**文書抜粋:**
※

生産量
令和7年10月の牛肉生産量(注1)は、3万767トン(前年同月比1.5%減)と前年同月をわずかに下回った(図1)。品種別では、和牛は1万6278トン(同2.4%増)、交雑種は8210トン(同2.1%増)と、ともに前年同月をわずかに上回った一方、乳用種は6231トン(同13.6%減)と前年同月をかなり大きく下回った。
なお、過去5カ年の10月の平均生産量との比較では、3.5%増とやや上回る結果となった。
(注1)生産量の合計は、その他の牛、子牛を含む。
輸入量
10月の輸入量について、冷蔵品では、米国産が現地価格の高止まりなどにより減少した一方、豪州産が増加したことなどから、1万6547トン(前年同月比5.5%増)と前年同月をやや上回った(図2)。冷凍品では、米国産ショートプレート(バラ)や豪州産のうち主に加工用のひき材などに使用されるトリミングの輸入量が増加したことなどから、3万2587トン(同15.5%増)と前年同月をかなり大きく上回った(図3)。この結果、輸入量の合計(注2)では、4万9168トン(同11.9%増)と前年同月をかなり大きく上回った。

※

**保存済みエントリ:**
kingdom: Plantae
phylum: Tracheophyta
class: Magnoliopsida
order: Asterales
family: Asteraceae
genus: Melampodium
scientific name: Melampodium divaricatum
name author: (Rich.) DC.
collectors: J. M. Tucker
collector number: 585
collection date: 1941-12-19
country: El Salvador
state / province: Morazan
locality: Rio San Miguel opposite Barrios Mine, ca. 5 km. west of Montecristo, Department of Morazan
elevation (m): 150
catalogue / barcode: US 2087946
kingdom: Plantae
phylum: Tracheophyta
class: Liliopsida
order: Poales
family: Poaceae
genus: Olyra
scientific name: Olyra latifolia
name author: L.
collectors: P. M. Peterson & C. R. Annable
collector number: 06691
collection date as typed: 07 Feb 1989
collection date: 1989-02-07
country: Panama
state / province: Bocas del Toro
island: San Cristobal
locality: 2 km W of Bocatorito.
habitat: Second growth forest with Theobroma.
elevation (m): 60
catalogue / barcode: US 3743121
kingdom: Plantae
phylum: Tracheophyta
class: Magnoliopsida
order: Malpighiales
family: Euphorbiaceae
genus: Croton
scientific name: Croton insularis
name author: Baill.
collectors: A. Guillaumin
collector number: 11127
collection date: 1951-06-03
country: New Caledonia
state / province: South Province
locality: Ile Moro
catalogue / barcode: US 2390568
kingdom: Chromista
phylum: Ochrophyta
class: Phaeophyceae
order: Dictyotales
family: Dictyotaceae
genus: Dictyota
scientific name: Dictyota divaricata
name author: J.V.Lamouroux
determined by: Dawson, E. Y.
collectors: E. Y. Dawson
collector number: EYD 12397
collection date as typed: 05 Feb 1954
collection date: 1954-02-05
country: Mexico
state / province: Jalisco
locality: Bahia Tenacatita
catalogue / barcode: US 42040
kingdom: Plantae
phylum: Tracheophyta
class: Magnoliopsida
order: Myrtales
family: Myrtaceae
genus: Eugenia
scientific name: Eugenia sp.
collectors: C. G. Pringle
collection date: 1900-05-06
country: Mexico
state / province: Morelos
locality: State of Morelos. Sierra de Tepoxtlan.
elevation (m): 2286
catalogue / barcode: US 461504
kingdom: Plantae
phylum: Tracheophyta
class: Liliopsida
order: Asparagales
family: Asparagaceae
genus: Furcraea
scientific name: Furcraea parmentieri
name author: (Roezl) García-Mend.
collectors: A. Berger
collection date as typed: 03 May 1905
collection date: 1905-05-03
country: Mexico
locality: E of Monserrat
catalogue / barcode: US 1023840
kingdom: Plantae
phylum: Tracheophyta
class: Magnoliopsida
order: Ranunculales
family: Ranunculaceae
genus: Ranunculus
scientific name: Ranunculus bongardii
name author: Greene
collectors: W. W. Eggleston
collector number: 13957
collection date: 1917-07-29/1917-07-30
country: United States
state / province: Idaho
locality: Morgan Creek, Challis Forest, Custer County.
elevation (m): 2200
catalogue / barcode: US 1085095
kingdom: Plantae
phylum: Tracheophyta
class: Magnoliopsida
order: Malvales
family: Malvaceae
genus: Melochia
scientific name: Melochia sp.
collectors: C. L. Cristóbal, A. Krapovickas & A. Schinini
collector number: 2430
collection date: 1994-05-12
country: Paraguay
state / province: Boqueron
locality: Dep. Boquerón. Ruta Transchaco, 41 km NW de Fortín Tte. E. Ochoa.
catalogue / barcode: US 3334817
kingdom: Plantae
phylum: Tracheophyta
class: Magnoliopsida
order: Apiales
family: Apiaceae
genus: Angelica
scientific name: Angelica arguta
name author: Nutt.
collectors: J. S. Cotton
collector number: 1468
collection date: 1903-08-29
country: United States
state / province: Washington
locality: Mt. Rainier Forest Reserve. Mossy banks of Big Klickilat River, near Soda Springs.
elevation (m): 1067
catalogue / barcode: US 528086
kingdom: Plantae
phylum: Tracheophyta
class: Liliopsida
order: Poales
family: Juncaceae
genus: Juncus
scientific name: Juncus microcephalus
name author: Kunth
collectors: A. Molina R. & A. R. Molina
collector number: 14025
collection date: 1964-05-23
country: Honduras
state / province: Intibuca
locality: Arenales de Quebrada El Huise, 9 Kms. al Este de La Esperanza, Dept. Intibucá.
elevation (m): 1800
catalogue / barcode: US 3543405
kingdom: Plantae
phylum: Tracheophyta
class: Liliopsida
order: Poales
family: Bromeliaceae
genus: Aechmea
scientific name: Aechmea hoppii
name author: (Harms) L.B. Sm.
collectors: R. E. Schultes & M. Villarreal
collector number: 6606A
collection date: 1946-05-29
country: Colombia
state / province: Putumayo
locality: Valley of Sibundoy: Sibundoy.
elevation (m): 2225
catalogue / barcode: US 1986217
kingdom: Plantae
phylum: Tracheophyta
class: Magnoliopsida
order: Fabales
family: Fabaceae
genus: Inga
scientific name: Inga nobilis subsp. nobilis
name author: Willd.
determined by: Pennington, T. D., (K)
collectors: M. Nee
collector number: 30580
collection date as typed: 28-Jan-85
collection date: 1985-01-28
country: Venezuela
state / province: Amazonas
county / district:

※

**課題一覧:**
1) 牛肉の生産量・輸入量に関する文書で品種別に示されている牛の品種をすべて挙げ、それぞれの10月の生産量を添えてください。
2) 牛肉の生産量・輸入量に関する文書を、最後の文の後から書き継いでください。
エントリを参照する必要はありません。

**解答欄:**
1)
和牛:1万6278トン
交雑種:8210トン
乳用種:6231トン

2)
なお、過去5カ年の10月の平均輸入量との比較では、冷蔵品は6.9%減とかなりの程度下回った一方、冷凍品は8.6%増とかなりの程度上回る結果となった。
(注2)輸入量の合計は、煮沸肉、ほほ肉、頭肉を含む。
家計消費量等
10月の牛肉の家計消費量(全国1人当たり)(注3)は145グラム(前年同月比1.1%減)と前年同月をわずかに下回った(総務省「家計調査」)。
なお、過去5カ年の10月の平均消費量との比較でも、14.4%減とかなり大きく下回る結果となった。
10月の外食産業全体の売上高は、客単価の上昇が続く中、根強い節約志向から、半額などのお得なキャンペーンに集客効果が見られ、ファストフード業態やファミリーレストランの低価格業態が堅調だったほか、一時期鈍化していたインバウンド需要の回復などが下支えし、前年同月比7.3%増と前年同月をかなりの程度上回った(一般社団法人日本フードサービス協会「外食産業市場動向調査」)。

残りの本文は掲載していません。